=== Your instructions ===
Find each line in the records below that contains the word "REMUNERACIONES", and copy it out.

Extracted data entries
^^^^

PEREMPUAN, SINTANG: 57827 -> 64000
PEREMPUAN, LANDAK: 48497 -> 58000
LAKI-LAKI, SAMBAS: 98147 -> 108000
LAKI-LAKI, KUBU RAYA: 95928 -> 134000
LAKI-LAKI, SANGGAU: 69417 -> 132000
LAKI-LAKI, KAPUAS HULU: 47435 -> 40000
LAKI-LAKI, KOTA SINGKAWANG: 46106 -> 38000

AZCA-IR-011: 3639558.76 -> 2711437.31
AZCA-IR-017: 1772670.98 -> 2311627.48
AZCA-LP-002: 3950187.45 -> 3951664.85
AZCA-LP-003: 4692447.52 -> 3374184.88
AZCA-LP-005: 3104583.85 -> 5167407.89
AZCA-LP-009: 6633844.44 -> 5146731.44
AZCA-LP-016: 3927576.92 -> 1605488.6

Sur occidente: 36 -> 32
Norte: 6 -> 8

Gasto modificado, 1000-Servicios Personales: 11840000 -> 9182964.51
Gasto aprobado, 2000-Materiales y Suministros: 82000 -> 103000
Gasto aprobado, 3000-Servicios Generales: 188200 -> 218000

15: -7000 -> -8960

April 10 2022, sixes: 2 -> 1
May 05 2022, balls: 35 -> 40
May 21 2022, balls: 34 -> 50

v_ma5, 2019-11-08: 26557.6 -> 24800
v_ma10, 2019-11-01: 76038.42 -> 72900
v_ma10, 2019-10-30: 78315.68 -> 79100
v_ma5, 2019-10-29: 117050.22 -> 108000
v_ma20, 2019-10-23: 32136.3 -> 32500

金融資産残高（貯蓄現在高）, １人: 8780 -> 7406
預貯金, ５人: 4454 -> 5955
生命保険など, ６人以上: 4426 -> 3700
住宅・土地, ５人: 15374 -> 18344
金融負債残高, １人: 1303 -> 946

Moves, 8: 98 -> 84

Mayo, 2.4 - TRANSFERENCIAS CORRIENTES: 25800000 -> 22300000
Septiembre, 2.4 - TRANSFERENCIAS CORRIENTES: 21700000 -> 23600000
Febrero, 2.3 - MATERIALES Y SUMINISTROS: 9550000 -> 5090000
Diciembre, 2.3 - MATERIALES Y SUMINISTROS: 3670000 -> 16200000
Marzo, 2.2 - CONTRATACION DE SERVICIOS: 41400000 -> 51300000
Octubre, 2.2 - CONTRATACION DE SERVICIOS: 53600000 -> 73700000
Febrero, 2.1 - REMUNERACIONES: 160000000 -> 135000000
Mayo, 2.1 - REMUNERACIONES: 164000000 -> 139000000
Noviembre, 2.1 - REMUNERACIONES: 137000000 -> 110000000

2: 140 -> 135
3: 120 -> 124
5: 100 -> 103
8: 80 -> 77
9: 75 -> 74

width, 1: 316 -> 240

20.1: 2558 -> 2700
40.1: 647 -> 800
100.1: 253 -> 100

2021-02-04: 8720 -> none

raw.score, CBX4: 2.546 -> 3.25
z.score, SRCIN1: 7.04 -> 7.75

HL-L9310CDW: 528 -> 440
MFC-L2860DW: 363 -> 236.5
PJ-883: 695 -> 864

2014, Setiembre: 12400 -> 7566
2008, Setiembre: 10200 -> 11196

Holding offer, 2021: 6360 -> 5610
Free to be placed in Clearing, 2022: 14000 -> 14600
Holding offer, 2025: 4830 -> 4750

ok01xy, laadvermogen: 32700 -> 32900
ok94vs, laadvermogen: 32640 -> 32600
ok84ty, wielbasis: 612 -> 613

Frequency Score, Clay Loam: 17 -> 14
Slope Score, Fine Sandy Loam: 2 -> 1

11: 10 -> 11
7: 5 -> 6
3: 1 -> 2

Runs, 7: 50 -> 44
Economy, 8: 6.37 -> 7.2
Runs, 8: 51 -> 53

^^^^

=== Expected output ===
Febrero, 2.1 - REMUNERACIONES: 160000000 -> 135000000
Mayo, 2.1 - REMUNERACIONES: 164000000 -> 139000000
Noviembre, 2.1 - REMUNERACIONES: 137000000 -> 110000000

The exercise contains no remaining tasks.